→ Exercise text:
╭──
What is known and objective: Warfarin is an important drug for the prevention of thromboembolic events such as stroke in patients with atrial fibrillation (AF). However, it is commonly implicated in major adverse drug events, which may result in reluctance to prescribe warfarin, especially in the institutionalised elderly population. This study aimed to assess the current trends in the antithrombotic management of AF in aged care facilities (ACFs) in Tasmania, Australia, and to compare this with current recommendations.
Methods: We performed a non-experimental, retrospective cohort study designed to evaluate antithrombotic usage for AF in ACF residents in Tasmania. Residents with AF were identified on a patient-by-patient basis from residential case-note summaries collected from 29 of the 64 ACFs in Tasmania. The CHADS-2 score and the presence or absence of documented contraindications were used to determine the appropriateness of the current antithrombotic therapy prescribed.
╰──
→ Information provided:
╭──
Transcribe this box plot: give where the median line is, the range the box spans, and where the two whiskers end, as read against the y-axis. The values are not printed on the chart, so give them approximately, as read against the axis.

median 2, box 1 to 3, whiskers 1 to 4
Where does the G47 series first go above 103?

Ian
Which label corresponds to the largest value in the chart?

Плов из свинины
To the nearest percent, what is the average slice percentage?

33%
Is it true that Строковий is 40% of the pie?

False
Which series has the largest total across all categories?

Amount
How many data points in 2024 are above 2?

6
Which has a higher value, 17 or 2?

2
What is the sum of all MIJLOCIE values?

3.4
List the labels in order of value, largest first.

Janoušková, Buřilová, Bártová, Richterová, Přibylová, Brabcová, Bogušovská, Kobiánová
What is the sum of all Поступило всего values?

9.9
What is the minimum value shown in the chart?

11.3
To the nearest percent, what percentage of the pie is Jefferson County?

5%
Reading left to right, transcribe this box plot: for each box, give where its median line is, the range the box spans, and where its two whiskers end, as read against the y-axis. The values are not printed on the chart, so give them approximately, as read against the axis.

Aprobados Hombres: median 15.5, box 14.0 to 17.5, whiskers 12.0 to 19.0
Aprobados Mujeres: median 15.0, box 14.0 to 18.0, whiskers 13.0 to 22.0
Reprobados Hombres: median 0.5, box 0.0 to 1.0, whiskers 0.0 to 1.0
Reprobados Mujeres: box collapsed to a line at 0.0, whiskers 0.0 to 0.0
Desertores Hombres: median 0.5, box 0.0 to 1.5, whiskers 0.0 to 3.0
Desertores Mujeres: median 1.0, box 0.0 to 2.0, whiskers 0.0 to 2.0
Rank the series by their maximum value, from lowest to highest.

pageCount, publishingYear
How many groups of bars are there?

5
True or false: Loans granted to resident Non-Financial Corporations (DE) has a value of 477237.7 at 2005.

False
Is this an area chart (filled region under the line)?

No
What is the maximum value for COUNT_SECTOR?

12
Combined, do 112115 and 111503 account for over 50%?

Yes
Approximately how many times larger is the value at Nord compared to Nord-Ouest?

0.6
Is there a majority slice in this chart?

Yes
╰──
→ Instructions for the task: Reproduce the stretch of the warfarin abstract from "Methods: We performed" through "antithrombotic therapy prescribed.", word for word.

→ Output of the exercise:
Methods: We performed a non-experimental, retrospective cohort study designed to evaluate antithrombotic usage for AF in ACF residents in Tasmania. Residents with AF were identified on a patient-by-patient basis from residential case-note summaries collected from 29 of the 64 ACFs in Tasmania. The CHADS-2 score and the presence or absence of documented contraindications were used to determine the appropriateness of the current antithrombotic therapy prescribed.